- _TRECHO DADO_:

☆ ☆ ☆ ☆ ☆

Além de tratar de modo diferente o processo que causa a invisibilidade, Wells também o fez com suas consequências. O romance de Dalton era basicamente uma fantasia moralizante, em que, segundo observou o crítico John Clute, todas as medidas eram tomadas para mostrar que o protagonista não ganharia nada com a sua condição. Wells, mesmo incluindo uma mensagem moral em sua narrativa (o Homem Invisível é punido por sua arrogância e sua misantropia), dedica-se mais a explorar até o fim as consequências práticas da invisibilidade, colocando seu personagem em circunstâncias que tanto lhe trazem benefícios quanto desvantagens. A descrição do passeio de um homem nu e invisível pelas ruas geladas de Londres, nos Capítulos XXI, XXII e XXIII, transforma em pesadelo o sonho de qualquer leitor que deseja usar a premissa da história para um wish fulfillment, para uma realização de fantasias sem compromissos. Julio Verne queixava-se de que Wells inventava situações cientificamente impossíveis; mas as aventuras dos personagens de Wells têm uma textura realista, e de conhecimento in loco de tipos sociais, mais espessa e mais verossímil que as de Verne.
Até o encontro do Homem Invisível com o dr. Kemp, nós o vemos através dos olhos de pessoas comuns, interioranas, aqueles ingleses das classes mais baixas que Wells conhecia tão bem. Ele os vê alternadamente com carinho e com sarcasmo; não os despreza e não os idealiza; trata-os de igual para igual. Este lado realista do livro mostra como Wells foi capaz de manter ao longo da vida inteira uma carreira de sucesso escrevendo tanto romances fantásticos quanto romances mainstream — romances de costumes, de análise psicológica e de observação social. Seu conhecimento das pessoas comuns e sua empatia com elas lembram a obra de Philip K. Dick, outro autor que tentou manter duas carreiras literárias em paralelo.

☆ ☆ ☆ ☆ ☆

Entradas de contorno para imagens
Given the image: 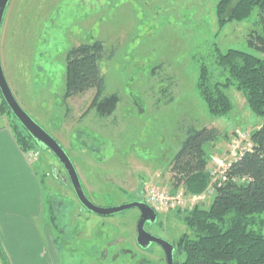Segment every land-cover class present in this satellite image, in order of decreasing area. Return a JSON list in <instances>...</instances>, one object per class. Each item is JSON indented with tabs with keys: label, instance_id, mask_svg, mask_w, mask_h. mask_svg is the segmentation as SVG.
<instances>
[{
	"label": "rangeland",
	"instance_id": "obj_1",
	"mask_svg": "<svg viewBox=\"0 0 264 264\" xmlns=\"http://www.w3.org/2000/svg\"><path fill=\"white\" fill-rule=\"evenodd\" d=\"M218 2L11 0L2 25V60L10 88L32 119L62 144L90 201L101 208L130 204L141 182L145 199L172 198L168 206H152L158 219L146 230L173 244L174 252L181 236L190 233L180 216L195 206H211L225 184V167L251 149L252 133L263 124L234 88L227 91L234 109L224 117L211 116L197 93L192 54L197 45L209 47L215 41ZM256 19L219 32L221 50L264 58L248 43L251 33L260 31ZM96 41L104 43L108 54L114 52L112 60L100 64L105 94L120 98L106 116L97 111L95 90L64 100L68 52ZM0 119L21 127L1 97ZM189 126L220 132L207 148L211 182L201 201L186 194L170 172ZM29 153L43 182L45 210L51 203L55 208L59 264H167L159 245L138 246V209L109 217L89 212L72 185L55 178V171L67 174L50 150L36 147ZM179 194H184L181 204L173 200Z\"/></svg>",
	"mask_w": 264,
	"mask_h": 264
},
{
	"label": "trees",
	"instance_id": "obj_2",
	"mask_svg": "<svg viewBox=\"0 0 264 264\" xmlns=\"http://www.w3.org/2000/svg\"><path fill=\"white\" fill-rule=\"evenodd\" d=\"M255 15L254 25L260 31L252 32L248 43L264 54V0H219L215 41L209 47L197 45L192 54L198 72L197 93L211 116L224 117L233 111L227 91L234 88L263 124L252 133V148L227 170L225 184L216 192L211 206H195L180 216L190 233L182 235L177 243L175 264H264V58L237 49L223 52L217 42L219 32L228 25L247 22ZM113 57L114 52L108 54L102 41L73 47L67 54L64 100L95 90L98 113L111 115L120 98L118 94H105L106 79L100 64ZM0 97L12 114L1 93ZM11 128L24 152L39 147L22 125ZM219 138L216 128H186V138L170 170L186 194L200 196L210 186L207 148ZM54 212L51 203L48 215L53 226Z\"/></svg>",
	"mask_w": 264,
	"mask_h": 264
},
{
	"label": "crops",
	"instance_id": "obj_3",
	"mask_svg": "<svg viewBox=\"0 0 264 264\" xmlns=\"http://www.w3.org/2000/svg\"><path fill=\"white\" fill-rule=\"evenodd\" d=\"M0 52L3 65L2 34ZM29 154L0 119V264H59L61 250Z\"/></svg>",
	"mask_w": 264,
	"mask_h": 264
},
{
	"label": "water",
	"instance_id": "obj_4",
	"mask_svg": "<svg viewBox=\"0 0 264 264\" xmlns=\"http://www.w3.org/2000/svg\"><path fill=\"white\" fill-rule=\"evenodd\" d=\"M11 0H0V39L4 16ZM0 93L9 107L12 114L19 121L26 132L34 139L39 147L46 148L58 159L66 171L67 176L55 171V178L64 184L70 183L75 191V194L80 204L89 212L102 217L114 216L131 209H138L141 213V218L137 226V244L143 249H147L150 245H159L166 257L167 264H175V246L170 242L150 234L146 230V224H155L158 219L157 212L145 202L144 197V182H141L139 188L134 192L136 200L130 204L114 207L101 208L96 206L87 197L79 174L70 156L62 146V144L51 136L43 127H41L32 117L20 106L15 98L7 78L4 73L1 52H0Z\"/></svg>",
	"mask_w": 264,
	"mask_h": 264
},
{
	"label": "built area",
	"instance_id": "obj_5",
	"mask_svg": "<svg viewBox=\"0 0 264 264\" xmlns=\"http://www.w3.org/2000/svg\"><path fill=\"white\" fill-rule=\"evenodd\" d=\"M252 148V147H251ZM249 151V150H248ZM242 156V155H241ZM241 156H237L234 161H230L229 164H227V166L225 167L224 169V173L226 174L227 170L231 167L232 163L235 162L238 158H240ZM220 162V161H219ZM216 164H218V162L215 161ZM205 194V193H204ZM206 195V194H205ZM205 195H200V196H192L191 198H193L194 201H201V200H205ZM183 196L184 194H179V196L176 198V199H173V200H176L178 203H183ZM167 200L164 202V201H160V199L156 198V197H152V198H147L145 199V202L146 204H148L150 207H154L155 205H158L159 203L160 204H163V205H166L168 206L169 205V201L172 200V198L170 199L169 197L166 198ZM152 207V208H153ZM154 209V208H153ZM155 210V209H154Z\"/></svg>",
	"mask_w": 264,
	"mask_h": 264
},
{
	"label": "flooded vegetation",
	"instance_id": "obj_6",
	"mask_svg": "<svg viewBox=\"0 0 264 264\" xmlns=\"http://www.w3.org/2000/svg\"><path fill=\"white\" fill-rule=\"evenodd\" d=\"M146 226H147V224H146ZM146 228V227H145ZM153 235V234H152Z\"/></svg>",
	"mask_w": 264,
	"mask_h": 264
}]
</instances>
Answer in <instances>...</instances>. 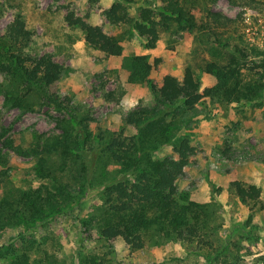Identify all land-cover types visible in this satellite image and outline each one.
Instances as JSON below:
<instances>
[{
  "label": "rangeland",
  "instance_id": "obj_1",
  "mask_svg": "<svg viewBox=\"0 0 264 264\" xmlns=\"http://www.w3.org/2000/svg\"><path fill=\"white\" fill-rule=\"evenodd\" d=\"M116 1L0 0V36L16 17H23L34 33L27 52L50 55L65 68L60 94L71 99L78 117L89 119L95 136L120 132L129 112L153 103L149 81L159 82L165 74L182 78L191 67L206 89L216 86L218 80L204 74L201 67L208 62L226 63L230 51L244 49L257 62L264 61V0H183L195 15L197 27L190 29L191 22L171 24L160 30L154 49L145 46L132 24H113L105 18L104 10ZM144 5L156 7L157 0H135L130 12L135 14ZM209 10L235 20L229 34L218 33L222 43L209 30ZM72 14H88L92 24L102 25L122 45V56L106 57L88 45L84 32L68 22ZM142 56L151 65L156 59L161 62L146 80L133 82L136 58ZM242 71L248 83L252 76ZM256 78L264 85V69ZM16 87L11 77L0 73V196L13 188L34 189L45 182L37 174L39 157L32 153L54 143L63 131L60 121L70 118ZM259 90L253 100L228 102L219 96L206 97L172 130V136H188L197 151L178 180L177 201L203 205L207 224L203 238L210 247L164 233L149 237L147 246L138 251L119 238L110 253L97 229L85 226L102 204L92 191L73 203L68 213L39 224L36 237L43 263H47L46 250L56 256V264H83L84 257L93 254L105 264H264V89ZM7 141L13 142L12 148L6 147ZM18 147L31 154L16 152ZM171 154L172 147L166 146L158 156ZM232 180L260 187L259 202L243 204L230 185ZM17 233L13 229L0 233V246Z\"/></svg>",
  "mask_w": 264,
  "mask_h": 264
},
{
  "label": "trees",
  "instance_id": "obj_2",
  "mask_svg": "<svg viewBox=\"0 0 264 264\" xmlns=\"http://www.w3.org/2000/svg\"><path fill=\"white\" fill-rule=\"evenodd\" d=\"M134 4L135 0H117L103 14L110 23L132 24L149 49L157 47L160 30L173 23L191 22L190 29L197 27L195 15L183 0H157L156 7L140 6L132 14ZM207 19L211 34L218 38L216 42L222 43L218 33L229 34L235 20L213 10L207 12ZM68 22L79 27L87 44L106 57L122 56L120 42L108 35L102 25L92 24L88 14H72ZM33 38L34 33L21 16L7 26L0 36V73L11 77L18 91L39 97L70 118L60 121L63 131L54 143L45 145L40 153H32L39 157L37 174L45 182L34 189L13 188L0 196V233L9 229L18 232L0 246L1 264H44L43 257L38 255L41 253L36 237L39 224L68 213L73 203L92 191L102 204L96 207L98 212L93 219L86 220L85 226L97 229L110 253L119 238L131 250L138 251L147 246L149 237L164 233L210 247L211 243L203 238L207 226L203 205L177 201L178 180L185 175L197 151L188 136H172V130L206 97L219 96L234 102L259 96V88L264 89V85L258 84L256 74L264 69V61L257 62L244 49L230 51L226 63L208 62L201 67L204 74L214 75L218 80L216 86L206 89L191 67L184 70L182 78L165 74L159 82L149 81L153 103L129 112L126 126L120 132L110 137L103 133L95 136L89 119L78 117L72 111L71 99L60 94L59 83L66 75L65 68L50 55L27 52ZM136 60L138 70L131 76L133 82L146 80L161 62L156 59L151 65L146 56ZM243 69L252 76L248 83L244 81ZM12 144L5 142L6 147L12 148ZM166 146L172 147V154L159 157ZM14 150L31 154L21 147ZM2 180L0 172V188ZM230 185L246 206L259 202L262 192L257 185L239 180H232ZM250 211L249 221L253 209ZM44 257L46 264L57 262L56 256L46 250ZM83 264L105 263L93 254L85 256Z\"/></svg>",
  "mask_w": 264,
  "mask_h": 264
}]
</instances>
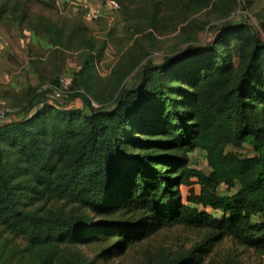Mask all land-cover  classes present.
<instances>
[{"label":"trees","instance_id":"1","mask_svg":"<svg viewBox=\"0 0 264 264\" xmlns=\"http://www.w3.org/2000/svg\"><path fill=\"white\" fill-rule=\"evenodd\" d=\"M6 1L0 0V23ZM116 1L121 10L149 5L154 22L162 12L217 5ZM213 30L203 49L190 46L143 65L110 106L95 107L85 95L94 62L85 48L69 96L80 98L82 109L57 106L39 88L24 101L23 114L0 122V225L26 242L33 264L122 256L157 264L149 256L151 238L175 228L199 241L162 264H238L236 251L264 256V40L246 20ZM244 146L251 156L227 151ZM197 150L206 155L208 173L189 166ZM20 169L39 208L20 207L14 183ZM183 186L190 188L186 203ZM80 247L93 256L64 258V248Z\"/></svg>","mask_w":264,"mask_h":264},{"label":"rangeland","instance_id":"2","mask_svg":"<svg viewBox=\"0 0 264 264\" xmlns=\"http://www.w3.org/2000/svg\"><path fill=\"white\" fill-rule=\"evenodd\" d=\"M94 1L96 0L85 2ZM215 2L216 7H191L172 14L162 12L154 22L152 8L143 3L122 8L120 12L105 13L98 21H88L84 17L82 3L79 0H7L4 22L0 24L11 31V46L16 47L17 52L21 53L15 43L21 38L24 53L26 47L32 58L28 60L29 64H24L22 59V62L14 59L10 65L7 64L9 70L6 72L9 71L8 77L11 76V79L7 81L0 79V111L8 109L11 111L10 115L23 114L24 101L27 103L34 90L42 89L43 86H55L59 78L72 80L73 75L80 69L88 49L93 52L94 62L87 76L89 93L85 95L91 99L90 103L97 107V101L110 106L119 91L135 81L136 74L143 65L149 62L158 65L165 58L184 53L190 46L203 49L218 33L213 29L224 23L246 20L251 31L264 40V0H215ZM40 40L49 43L46 50L40 48L38 43ZM56 41L60 44H51ZM2 67L1 64L0 70ZM20 82L25 87L20 85ZM10 83L13 84L9 85ZM15 83L17 85H14ZM48 97L51 103L65 106L66 109L80 110L84 107L80 98L68 97L56 101L51 99L50 91ZM41 124L44 125L43 120ZM227 151L243 156L252 155L248 146ZM3 152L6 153V157H13L7 150ZM189 166L205 173L209 171L206 155L201 150L189 155ZM14 183L17 186L20 207L29 209L41 206V203L34 200L33 194L25 189L28 187V178L22 174L21 169L16 171ZM189 190V187L180 188L184 203ZM54 205L50 203L47 207ZM216 216L218 217L219 213L216 212ZM254 220L261 221L258 218ZM151 239L154 244L151 243L149 256L157 264L172 260L199 241L194 232L178 228L164 231ZM74 253L83 259L93 256L91 250L83 247L76 250L63 249V256L68 262L72 260ZM236 253L238 264H264V256L242 251ZM33 260L26 242L11 236L0 225V264H33ZM96 263L144 262L136 257L122 256L109 261L100 258Z\"/></svg>","mask_w":264,"mask_h":264},{"label":"built area","instance_id":"3","mask_svg":"<svg viewBox=\"0 0 264 264\" xmlns=\"http://www.w3.org/2000/svg\"><path fill=\"white\" fill-rule=\"evenodd\" d=\"M81 7L84 12V17L88 21H98L104 17L105 13L111 12H119L121 7L116 0H103L101 2L96 3H87L81 2ZM71 79L68 78H59L56 86H43L42 89H47L50 91L51 98L56 101H60L63 99H68L71 94ZM11 111L8 109L0 111V119L2 121L6 120V118L10 115ZM209 211V208H206Z\"/></svg>","mask_w":264,"mask_h":264},{"label":"crops","instance_id":"4","mask_svg":"<svg viewBox=\"0 0 264 264\" xmlns=\"http://www.w3.org/2000/svg\"><path fill=\"white\" fill-rule=\"evenodd\" d=\"M81 2L87 1V0H79ZM89 1V0H88ZM97 1H94V3H96ZM17 28V27H16ZM17 30H20L19 28H17ZM16 30V31H17ZM19 32V31H17ZM11 38H12V34L11 31L6 30V28H4L1 24H0V65L2 64L3 67L0 70V79L7 81L9 79H11V76L8 77V72H6V70H9V67L7 64L10 65L11 62L14 61V59L17 61L19 59L20 62H24V64H29L28 60H31L32 56H30L27 53V49L25 47V53H24V43L23 40L21 38H18V36H16V38H18V40L15 42L18 46L19 49L21 50V53L17 52L16 47L11 46ZM34 37L32 36V39ZM27 43V42H26ZM40 45V48H43L44 50H46L49 46V43L40 40V42H38ZM46 52V51H45ZM17 55V56H16ZM22 59V61H21ZM7 65V66H6ZM26 68V67H25ZM13 78V76H12ZM21 78V77H19ZM22 79V78H21ZM13 83H10L9 85H12ZM14 85H17L16 83ZM20 85H23V87H25V85L20 82ZM4 95V94H3ZM3 106V105H2ZM198 151V150H197ZM182 188V187H181ZM192 188L194 189V191L197 193L199 190V186L197 184H194L192 186Z\"/></svg>","mask_w":264,"mask_h":264}]
</instances>
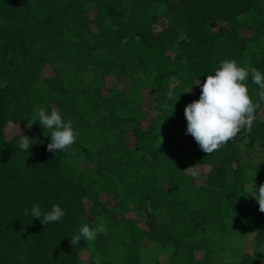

☆ ☆ ☆ ☆ ☆

Liste todas as pessoas reais citadas pelo nome no trecho sobre Wells, sem incluir os personagens. Use somente o trecho para responder.

- _RESPOSTA CERTA_:
Wells, Dalton, John Clute, Julio Verne e Philip K. Dick.